Most of them survived and were sent for at dawn the next morning in the wake of our relief’s attack.
Other outfits had just as hard a time. I saw men who had been only slightly wounded dead after two days’ exposure to the cold and mud. They were further to the rear too, where the stretcher bearers could reach them; but in such odd corners they were never found in time. Just think of their suffering. Isn’t it dreadful? Considering all these things I suppose the boys here are lucky at that, but still I feel sorry at their suffering.

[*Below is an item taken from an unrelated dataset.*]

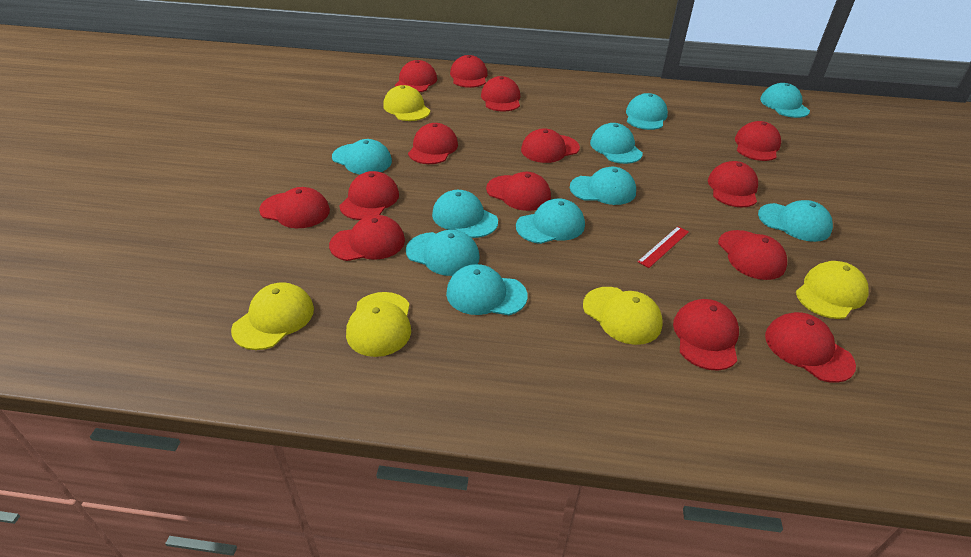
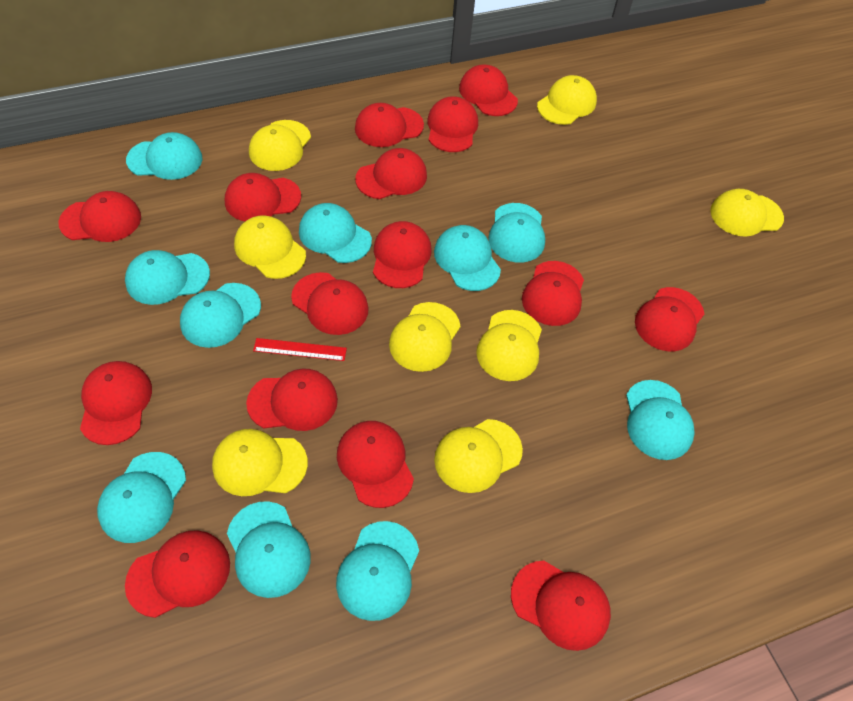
red cap: [259,187,330,228] [329,215,405,261] [339,171,399,220] [395,60,437,93] [408,123,458,164] [450,55,488,88] [481,76,520,112] [486,172,551,211] [521,128,580,163] [673,299,739,371] [708,161,758,207] [718,230,787,280] [735,121,781,161] [765,312,856,383] = 14 -> [58,191,141,242] [80,361,152,445] [125,530,230,618] [225,173,301,221] [246,368,338,431] [291,272,369,335] [337,421,414,508] [355,103,424,147] [356,148,427,199] [373,221,431,288] [427,96,478,152] [459,64,518,116] [511,561,611,651] [522,261,584,326] [635,287,704,351] = 15
yellow cap: [231,282,314,350] [346,292,411,357] [383,85,430,121] [583,287,663,345] [796,261,869,319] = 5 -> [212,429,308,496] [234,215,306,279] [249,120,311,171] [389,302,461,372] [434,419,523,493] [476,310,542,381] [537,75,597,125] [710,189,784,237] = 8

War is terrible, but with all we’re glad we’re here trying to stop it. After all, it is really the wives and mothers etc. of those boys with the glassy eyes who do the real suffering. They are thru suffering. They are laid away in countless graves but a telegram is dispatched to the “nearest kin,” who lives to remember and mourn and grieve.—It is not we who pay the price.
And then, the mourners. I could write pages on my own ideas in the matter, and I dare say I know of others who agree with me, but, well ….
With heaps of love & xxx Your loving Hubby
Ed
It was the grimmest of roll calls. Writing again to his wife from his hospital bed, Lukert began to reflect on the friends and fellow officers he had lost in the war. (Lukert himself would recover and return home in 1919.) “These men I saw myself and know were casualties. Lt. Gamble, killed. Lt. Airy killed by a shell. Lt. Horton, who used to live at the Dyer House in Chickamauga Park, killed by shell fire. His clothing was blown off his body, and his body was minus all limbs, but right arm. Lt. Jones, B Company (the funny fellow you liked to hear talk) shot thru the head by a machine gun. Lt. Boatwright, same. Lt. Adams killed by a bayonet thru the neck.” Later, Lukert thought back on the evening before the men left the States. “What gets me,” he noted gravely, “is to think of that last night at Camp Merritt, and the hopes of everyone present to return. Remember the party? Reeves, Newphur, Harting and their better selves? Mrs. Newphur and Harting are widows now. Pretty sad I should say. But that’s war I guess.”